I am trying to improve my understanding of System Manager and System Manager Sentry when used for Wireless Authentication.
As I understand it, a corporate WLAN can be protected by dot1x and EAP/TLS by setting the WLAN's SSID to "802.1X with Meraki RADIUS" and any device that subsequently attempts to associate with the SSID will be authenticated by System Manager Sentry using mutual exchange of certificates. If there are no appropriate certificates on the device, the association will be blocked. If the device has the correct certificates, the authentication is transparent to the device user and association occurs. That seems straightforward, if I’ve understood it right.
I also understand that, to deliver certificates to client devices, and prepare them to access the corporate WLAN I can create an "onboarding" WLAN (open security and only Internet access) by setting the Sign-On Method on the SSID to "System Manager Sentry". Then, when a client device is associated with that SSID, the Meraki system will interrogate the device to find whether it has been onboarded. If it has not, System Manager will prompt the user to provide on-boarding credentials, at which time certificates will be loaded and the device will be prepared to access the corporate WLAN. Again, that seems straightforward, if I’ve understood it right.

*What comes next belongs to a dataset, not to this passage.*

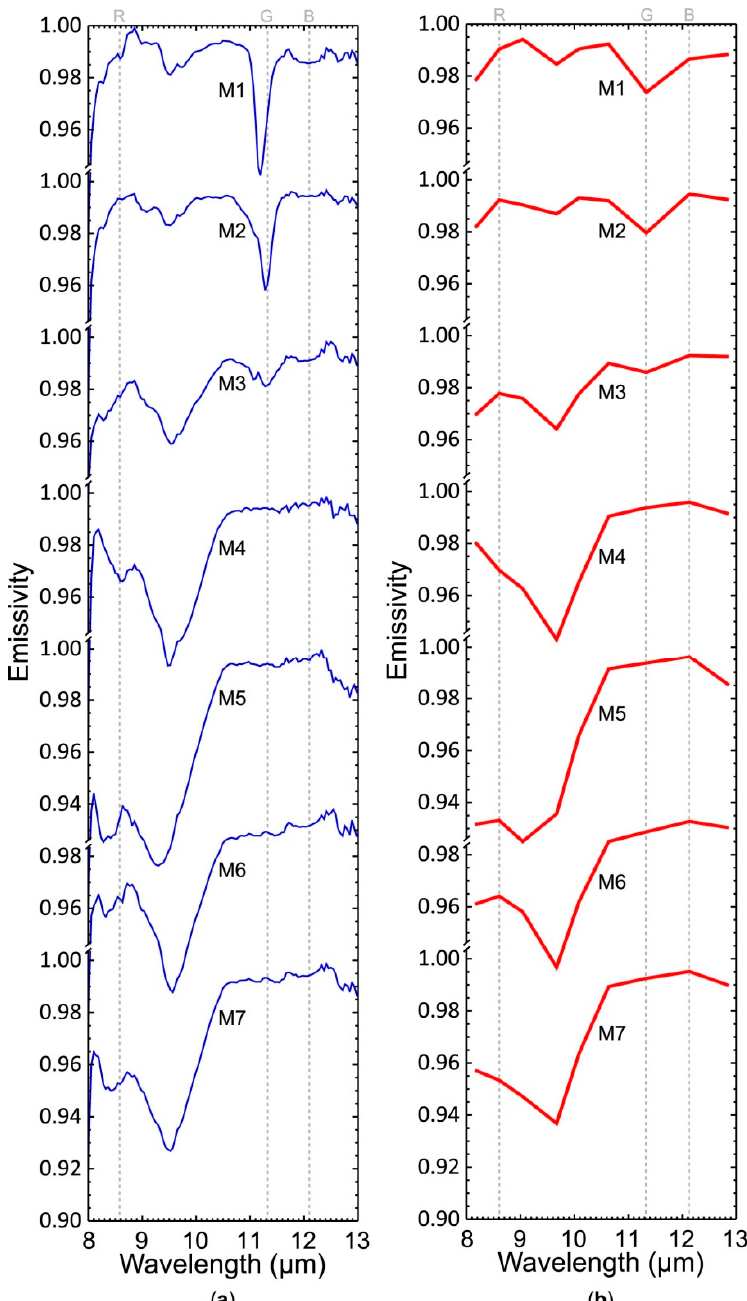
Figure 17. Mean emissivity spectra of regions of interest (ROI) M1-M7 from the Mako data at: ( a ) Mako native spectral resolution; ( b ) convolved to the spectral response functions of the MODIS/ASTER Airborne Simulator (MASTER) longwave infrared bands. See Figure 16 for ROI locations; gray dashed lines indicate band positions displayed as red (R), green (G), and blue (B) in Figure 16.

But….there are a couple of things I can’t get clear in my head. I’m looking at a document “Configuring EAP-TLS Wireless Authentication with Systems Manager Sentry Wifi” The document mentions tag and profile creation, but I don’t understand how that works. I just can’t get my head round point 3, do I need to create tags and profiles, or does it happen automatically? Is there more to configuration than I mention in the first two paragraphs? Have I missed something critical.